I continue to buy VPS accounts for two real reasons:
1. Testing networks and eyeballing them for a period of time (too expensive to make bad decisions about dedicated/colo and find problematic network).
The industry needs more providers that have active monitoring of their servers and are proactive about resolving issues. Recommend everyone buying any service to use monitoring service to monitor their servers. You will be surprised how many blips and issues really happen with many providers.
Hmm ...
I think the 3 euro/year plans are pretty good. But it's more of a buyer's posture: I will always think they're too expensive. There should be downward pressure on all technology, and there very much is.
I also think all VPS vendors are crap. I'm not saying this from personal experience, although @pubcrawler above makes my point. I'm saying this from the point of view that there is no way any one of them can give you acceptable performance, which for me is 100% uptime. So I buy multiple VPSs (and keep on buying them) from multiple vendors to build in redundancies. I have the luxury of doing this because I'm not running HTTP servers, but you could also do that with some work I guess. It means that Im only interested in price since I don't have to think too much about their performance. There is also business failure risk but that is mitigated by price. I try to keep a small percentage of my VPSs with any one vendor.
Well, I disagree with @nutjob. "All VPS Vendors are crap" what leads you to say that?
@jarland CatalystHost is not crap
@Francisco BuyVM is not crap
@shovenose ShoveHost is not crap
@Francisco BuyVM is not crap
@shovenose ShoveHost is not crap
This is just priceless
People want 4GB offers for $7 and don't seem to care about the infrastructure behind it, rather than a 1GB for $7 that isn't oversold, and is on Hardware RAID10 with BBU at a real datacenter, not some shitty software RAID with lousy desktop grade drives, a lousy network, and slow CPUs
A vendor's jaundiced and self-serving view. I think you should look to Google's example, who use consumer grade technology for servers.
But more to the point the above is pretty much marketing drivel (no offense). Let's say having "premium" hardware mean you have half the failures (that is VERY VERY generous). That means that hardware failures drop from say 1% to 0.5%, but in reality all other causes of failure are much higher (power problems, human error, etc, etc) so all that expensive gear gives you exactly nothing, except some marketing drivel. It may give you 10% better performance but at 50% greater price.
Google's experience is instructive. When they set up their data centers they experienced (from memory) something like 1% hardware failures but something like 3% failures overall due to all factors, mostly software bugs.
Did you read what I actually wrote, like the next two sentences?
Good thread.
Are you sure about that? I was under the impression they used commodity servers but still enterprise-grade, just home-designed/managed.
@Nick_A I agree.
This is only for drives, fact that Google is all about storage they just test HDDs and get the best one regardless of being enterprise or consumer.

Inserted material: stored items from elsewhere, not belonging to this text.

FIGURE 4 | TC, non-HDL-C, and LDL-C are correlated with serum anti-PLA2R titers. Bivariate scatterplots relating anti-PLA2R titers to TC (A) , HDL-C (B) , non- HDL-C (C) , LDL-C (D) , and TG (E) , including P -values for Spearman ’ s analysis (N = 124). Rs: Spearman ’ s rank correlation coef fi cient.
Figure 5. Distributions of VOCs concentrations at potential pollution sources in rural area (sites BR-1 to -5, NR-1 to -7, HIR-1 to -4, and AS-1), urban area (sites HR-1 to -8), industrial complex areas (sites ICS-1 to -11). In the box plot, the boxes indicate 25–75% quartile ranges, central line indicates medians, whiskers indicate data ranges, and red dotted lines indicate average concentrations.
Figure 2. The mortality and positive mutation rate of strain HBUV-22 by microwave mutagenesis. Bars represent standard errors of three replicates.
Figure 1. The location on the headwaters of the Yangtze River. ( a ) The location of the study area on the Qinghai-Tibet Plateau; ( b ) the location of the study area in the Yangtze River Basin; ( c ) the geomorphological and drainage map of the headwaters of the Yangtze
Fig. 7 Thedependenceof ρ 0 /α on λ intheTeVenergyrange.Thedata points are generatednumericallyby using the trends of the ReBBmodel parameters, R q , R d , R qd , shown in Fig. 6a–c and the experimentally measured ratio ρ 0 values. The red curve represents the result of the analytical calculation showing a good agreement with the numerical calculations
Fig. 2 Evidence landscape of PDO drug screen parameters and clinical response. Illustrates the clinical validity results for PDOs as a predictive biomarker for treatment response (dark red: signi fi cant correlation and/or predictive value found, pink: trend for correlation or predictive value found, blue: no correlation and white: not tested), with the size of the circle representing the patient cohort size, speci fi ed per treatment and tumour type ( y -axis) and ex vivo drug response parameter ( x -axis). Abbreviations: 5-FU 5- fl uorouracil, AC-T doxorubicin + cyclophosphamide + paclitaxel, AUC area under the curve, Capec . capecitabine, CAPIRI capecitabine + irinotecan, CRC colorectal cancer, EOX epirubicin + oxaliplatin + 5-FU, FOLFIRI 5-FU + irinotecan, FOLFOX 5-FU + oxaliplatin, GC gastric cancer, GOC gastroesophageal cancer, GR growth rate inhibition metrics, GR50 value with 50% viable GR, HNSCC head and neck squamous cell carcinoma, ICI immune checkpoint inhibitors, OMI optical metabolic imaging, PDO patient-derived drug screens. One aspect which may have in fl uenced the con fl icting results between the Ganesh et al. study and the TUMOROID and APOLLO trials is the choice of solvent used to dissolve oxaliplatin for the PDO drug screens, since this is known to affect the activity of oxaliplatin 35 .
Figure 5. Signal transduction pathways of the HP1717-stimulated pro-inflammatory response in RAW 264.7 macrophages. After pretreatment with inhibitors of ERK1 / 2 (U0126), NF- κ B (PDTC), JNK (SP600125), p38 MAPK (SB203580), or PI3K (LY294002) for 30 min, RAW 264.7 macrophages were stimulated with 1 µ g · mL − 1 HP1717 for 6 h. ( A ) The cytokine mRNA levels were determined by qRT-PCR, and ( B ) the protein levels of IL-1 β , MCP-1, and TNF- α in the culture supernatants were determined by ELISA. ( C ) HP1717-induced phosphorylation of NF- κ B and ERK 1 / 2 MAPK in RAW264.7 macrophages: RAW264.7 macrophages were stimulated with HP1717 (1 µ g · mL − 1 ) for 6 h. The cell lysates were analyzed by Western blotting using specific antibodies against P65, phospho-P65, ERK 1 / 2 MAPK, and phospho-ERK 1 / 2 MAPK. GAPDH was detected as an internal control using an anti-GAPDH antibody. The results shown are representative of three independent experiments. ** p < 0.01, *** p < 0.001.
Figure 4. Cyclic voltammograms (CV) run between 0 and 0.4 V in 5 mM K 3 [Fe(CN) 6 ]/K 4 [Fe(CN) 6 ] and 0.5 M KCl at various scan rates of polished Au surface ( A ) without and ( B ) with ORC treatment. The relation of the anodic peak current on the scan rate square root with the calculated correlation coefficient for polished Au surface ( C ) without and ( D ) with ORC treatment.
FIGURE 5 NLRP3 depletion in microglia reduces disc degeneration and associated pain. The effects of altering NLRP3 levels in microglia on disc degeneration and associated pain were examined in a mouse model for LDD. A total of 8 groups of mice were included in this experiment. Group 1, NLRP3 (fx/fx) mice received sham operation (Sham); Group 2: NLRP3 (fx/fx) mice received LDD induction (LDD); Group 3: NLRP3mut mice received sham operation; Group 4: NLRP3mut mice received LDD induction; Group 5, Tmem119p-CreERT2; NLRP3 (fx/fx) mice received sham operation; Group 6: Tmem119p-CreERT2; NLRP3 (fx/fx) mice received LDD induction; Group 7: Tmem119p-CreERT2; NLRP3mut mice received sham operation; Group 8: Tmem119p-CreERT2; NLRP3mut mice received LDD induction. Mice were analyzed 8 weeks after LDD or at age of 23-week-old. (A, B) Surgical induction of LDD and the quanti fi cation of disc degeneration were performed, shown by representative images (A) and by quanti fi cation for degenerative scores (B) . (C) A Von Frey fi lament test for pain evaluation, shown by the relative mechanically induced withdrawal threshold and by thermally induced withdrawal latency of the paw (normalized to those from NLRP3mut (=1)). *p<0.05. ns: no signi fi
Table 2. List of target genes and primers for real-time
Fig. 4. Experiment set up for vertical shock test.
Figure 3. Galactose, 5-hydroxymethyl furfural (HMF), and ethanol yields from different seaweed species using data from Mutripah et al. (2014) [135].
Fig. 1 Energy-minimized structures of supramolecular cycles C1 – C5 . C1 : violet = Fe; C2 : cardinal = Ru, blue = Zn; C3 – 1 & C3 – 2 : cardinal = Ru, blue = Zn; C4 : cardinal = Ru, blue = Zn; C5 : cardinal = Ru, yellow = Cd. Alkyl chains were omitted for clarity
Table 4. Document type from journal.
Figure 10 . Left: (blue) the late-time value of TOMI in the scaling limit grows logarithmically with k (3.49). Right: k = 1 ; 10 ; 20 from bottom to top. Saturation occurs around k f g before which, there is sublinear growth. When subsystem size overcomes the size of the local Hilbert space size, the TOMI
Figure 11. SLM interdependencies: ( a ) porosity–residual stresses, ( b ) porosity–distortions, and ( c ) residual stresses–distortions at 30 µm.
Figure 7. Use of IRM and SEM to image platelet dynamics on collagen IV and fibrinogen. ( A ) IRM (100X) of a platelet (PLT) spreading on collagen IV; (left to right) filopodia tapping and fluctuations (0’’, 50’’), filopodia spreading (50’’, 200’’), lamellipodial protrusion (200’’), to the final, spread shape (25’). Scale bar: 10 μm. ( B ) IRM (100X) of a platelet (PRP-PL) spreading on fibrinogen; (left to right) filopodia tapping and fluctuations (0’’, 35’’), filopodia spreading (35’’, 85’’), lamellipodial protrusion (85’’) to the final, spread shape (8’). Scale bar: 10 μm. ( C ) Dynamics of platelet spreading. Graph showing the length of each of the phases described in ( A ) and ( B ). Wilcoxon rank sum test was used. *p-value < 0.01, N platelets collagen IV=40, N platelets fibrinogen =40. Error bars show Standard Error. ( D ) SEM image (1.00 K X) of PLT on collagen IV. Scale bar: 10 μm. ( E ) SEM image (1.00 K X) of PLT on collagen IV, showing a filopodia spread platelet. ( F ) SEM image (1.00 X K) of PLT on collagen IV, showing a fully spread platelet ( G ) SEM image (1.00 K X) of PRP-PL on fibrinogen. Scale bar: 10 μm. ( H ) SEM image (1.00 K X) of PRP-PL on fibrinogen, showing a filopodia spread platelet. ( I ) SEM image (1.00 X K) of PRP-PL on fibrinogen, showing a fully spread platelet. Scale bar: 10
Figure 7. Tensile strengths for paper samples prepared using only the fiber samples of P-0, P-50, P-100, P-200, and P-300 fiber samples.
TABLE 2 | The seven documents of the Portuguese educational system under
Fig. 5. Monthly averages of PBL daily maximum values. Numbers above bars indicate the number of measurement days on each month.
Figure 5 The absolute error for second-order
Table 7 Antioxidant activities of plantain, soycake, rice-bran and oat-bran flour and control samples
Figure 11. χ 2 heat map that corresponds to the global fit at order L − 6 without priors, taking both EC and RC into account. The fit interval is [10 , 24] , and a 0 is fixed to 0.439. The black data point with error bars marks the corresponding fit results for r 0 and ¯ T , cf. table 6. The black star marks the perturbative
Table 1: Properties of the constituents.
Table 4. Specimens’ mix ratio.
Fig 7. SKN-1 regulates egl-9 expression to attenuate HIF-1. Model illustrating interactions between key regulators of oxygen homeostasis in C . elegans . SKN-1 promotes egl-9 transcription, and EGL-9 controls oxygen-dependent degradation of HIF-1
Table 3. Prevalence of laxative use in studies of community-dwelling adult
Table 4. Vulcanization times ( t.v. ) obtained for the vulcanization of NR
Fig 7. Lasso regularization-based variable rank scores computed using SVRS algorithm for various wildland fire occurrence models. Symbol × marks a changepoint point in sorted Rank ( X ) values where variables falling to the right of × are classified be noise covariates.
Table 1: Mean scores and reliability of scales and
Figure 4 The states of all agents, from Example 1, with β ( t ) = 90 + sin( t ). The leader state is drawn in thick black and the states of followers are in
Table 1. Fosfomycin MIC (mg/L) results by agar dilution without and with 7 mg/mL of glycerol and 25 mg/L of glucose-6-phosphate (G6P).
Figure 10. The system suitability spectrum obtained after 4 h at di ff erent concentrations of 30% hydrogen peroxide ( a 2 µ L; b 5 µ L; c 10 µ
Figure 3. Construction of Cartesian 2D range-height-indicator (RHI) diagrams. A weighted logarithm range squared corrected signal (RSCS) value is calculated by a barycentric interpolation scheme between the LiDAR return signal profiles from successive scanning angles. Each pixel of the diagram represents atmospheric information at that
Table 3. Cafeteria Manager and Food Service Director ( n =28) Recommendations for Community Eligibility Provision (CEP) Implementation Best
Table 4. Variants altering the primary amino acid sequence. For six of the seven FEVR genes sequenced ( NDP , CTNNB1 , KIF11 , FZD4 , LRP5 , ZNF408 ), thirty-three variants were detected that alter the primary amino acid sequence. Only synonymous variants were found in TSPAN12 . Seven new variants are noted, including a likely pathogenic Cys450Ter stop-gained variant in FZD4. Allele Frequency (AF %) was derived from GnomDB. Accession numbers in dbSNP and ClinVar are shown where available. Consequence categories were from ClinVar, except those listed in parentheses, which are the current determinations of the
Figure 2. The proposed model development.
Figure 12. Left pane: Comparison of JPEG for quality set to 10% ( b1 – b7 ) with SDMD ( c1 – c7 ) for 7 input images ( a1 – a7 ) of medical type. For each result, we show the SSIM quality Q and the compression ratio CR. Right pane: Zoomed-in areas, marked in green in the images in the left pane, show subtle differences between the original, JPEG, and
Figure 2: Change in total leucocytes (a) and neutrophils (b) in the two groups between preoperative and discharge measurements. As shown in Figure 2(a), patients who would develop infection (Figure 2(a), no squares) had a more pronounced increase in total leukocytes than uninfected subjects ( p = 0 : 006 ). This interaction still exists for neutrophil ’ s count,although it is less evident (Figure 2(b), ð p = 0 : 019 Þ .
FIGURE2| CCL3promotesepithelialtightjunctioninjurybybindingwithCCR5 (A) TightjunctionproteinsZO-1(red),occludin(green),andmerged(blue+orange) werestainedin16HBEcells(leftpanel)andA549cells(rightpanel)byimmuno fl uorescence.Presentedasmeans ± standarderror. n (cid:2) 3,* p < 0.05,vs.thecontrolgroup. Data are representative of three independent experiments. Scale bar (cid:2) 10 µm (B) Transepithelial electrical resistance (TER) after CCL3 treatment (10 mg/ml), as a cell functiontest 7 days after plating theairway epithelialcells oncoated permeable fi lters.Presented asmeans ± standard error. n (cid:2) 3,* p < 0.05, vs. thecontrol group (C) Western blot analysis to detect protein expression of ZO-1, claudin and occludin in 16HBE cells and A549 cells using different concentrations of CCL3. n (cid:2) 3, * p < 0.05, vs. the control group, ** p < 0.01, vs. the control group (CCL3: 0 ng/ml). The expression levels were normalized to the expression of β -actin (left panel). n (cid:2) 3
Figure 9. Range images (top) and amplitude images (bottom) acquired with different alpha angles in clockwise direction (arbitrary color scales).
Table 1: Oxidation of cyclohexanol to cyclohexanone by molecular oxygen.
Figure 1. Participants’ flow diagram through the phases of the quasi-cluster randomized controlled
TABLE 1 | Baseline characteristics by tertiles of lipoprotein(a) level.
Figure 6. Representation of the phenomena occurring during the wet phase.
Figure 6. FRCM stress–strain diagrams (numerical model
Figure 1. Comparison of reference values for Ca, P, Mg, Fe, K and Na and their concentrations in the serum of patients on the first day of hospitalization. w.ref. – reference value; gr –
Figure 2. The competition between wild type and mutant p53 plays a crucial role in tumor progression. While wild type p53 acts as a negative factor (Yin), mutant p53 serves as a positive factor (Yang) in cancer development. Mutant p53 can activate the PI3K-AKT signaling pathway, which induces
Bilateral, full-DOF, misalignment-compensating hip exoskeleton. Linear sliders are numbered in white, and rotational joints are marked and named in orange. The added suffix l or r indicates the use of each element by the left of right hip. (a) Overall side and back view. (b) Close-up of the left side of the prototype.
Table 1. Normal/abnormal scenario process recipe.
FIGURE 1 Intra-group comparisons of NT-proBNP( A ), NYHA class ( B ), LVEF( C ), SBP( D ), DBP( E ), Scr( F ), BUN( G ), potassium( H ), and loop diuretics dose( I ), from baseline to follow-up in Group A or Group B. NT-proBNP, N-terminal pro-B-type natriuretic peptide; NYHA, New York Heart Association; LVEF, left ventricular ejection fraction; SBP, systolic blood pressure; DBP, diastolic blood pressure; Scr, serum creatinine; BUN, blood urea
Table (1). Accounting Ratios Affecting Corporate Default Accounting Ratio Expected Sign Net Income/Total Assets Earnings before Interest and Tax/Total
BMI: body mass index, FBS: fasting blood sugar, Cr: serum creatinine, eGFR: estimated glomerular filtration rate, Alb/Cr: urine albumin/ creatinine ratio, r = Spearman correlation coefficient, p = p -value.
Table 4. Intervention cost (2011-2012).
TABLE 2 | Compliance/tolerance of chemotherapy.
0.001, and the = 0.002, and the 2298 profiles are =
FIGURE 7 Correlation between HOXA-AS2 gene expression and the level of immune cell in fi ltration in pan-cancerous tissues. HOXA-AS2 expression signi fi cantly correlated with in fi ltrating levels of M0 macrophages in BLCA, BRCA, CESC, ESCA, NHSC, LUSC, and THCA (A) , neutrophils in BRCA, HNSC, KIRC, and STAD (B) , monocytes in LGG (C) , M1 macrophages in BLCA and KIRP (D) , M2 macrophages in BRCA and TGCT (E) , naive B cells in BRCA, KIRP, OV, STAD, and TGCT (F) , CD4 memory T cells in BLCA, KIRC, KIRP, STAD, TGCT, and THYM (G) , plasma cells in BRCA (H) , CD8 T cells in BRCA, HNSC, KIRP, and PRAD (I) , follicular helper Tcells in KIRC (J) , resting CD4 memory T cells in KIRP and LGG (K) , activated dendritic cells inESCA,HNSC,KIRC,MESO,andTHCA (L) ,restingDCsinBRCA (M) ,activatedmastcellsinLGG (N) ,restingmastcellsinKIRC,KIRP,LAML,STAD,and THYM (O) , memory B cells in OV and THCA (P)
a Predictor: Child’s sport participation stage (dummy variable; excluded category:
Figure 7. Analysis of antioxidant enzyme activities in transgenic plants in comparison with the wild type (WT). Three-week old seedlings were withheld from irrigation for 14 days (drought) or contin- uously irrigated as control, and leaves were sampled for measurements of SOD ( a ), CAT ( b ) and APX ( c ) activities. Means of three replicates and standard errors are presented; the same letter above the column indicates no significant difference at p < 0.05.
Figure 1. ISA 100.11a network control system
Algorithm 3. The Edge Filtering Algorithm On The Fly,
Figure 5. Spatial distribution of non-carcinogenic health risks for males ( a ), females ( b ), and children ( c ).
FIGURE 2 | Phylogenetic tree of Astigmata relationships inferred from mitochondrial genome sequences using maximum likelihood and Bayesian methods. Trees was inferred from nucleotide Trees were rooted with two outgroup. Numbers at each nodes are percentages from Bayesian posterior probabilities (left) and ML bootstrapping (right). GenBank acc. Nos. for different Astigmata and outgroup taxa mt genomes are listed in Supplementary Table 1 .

And yes, they also do home design, their racks look terrible imo, but if it works...
What I'm saying is that you said VPS providers are crap and everything less than 100% uptime is not up to your expectations?
How is a good VPS any worse in reliability than a dedicated server?
That's fine and all but I hope you understand that what you're actually saying is that the internet is crap, the entire world's electrical infrastructure is crap, and your expectations belong on the same shelf as your unicorn and imaginary friend.
We all want 100% uptime, but achieving it is nothing more than a dice roll no matter how much you've done to get there. When you've finally figured out how to control the weather with 100% certainty, you'll just get trampled by a pack of deer. Maybe when the entire earth exists purely on some sort of infallible computer life support system in which every variable is calculated and executed with 0 chance of unforeseen outcome then you'll have 100% uptime and not just a SLA. A 100% uptime promise is best effort combined with a gamble and a promise to pay you for the percentage lost, nothing more.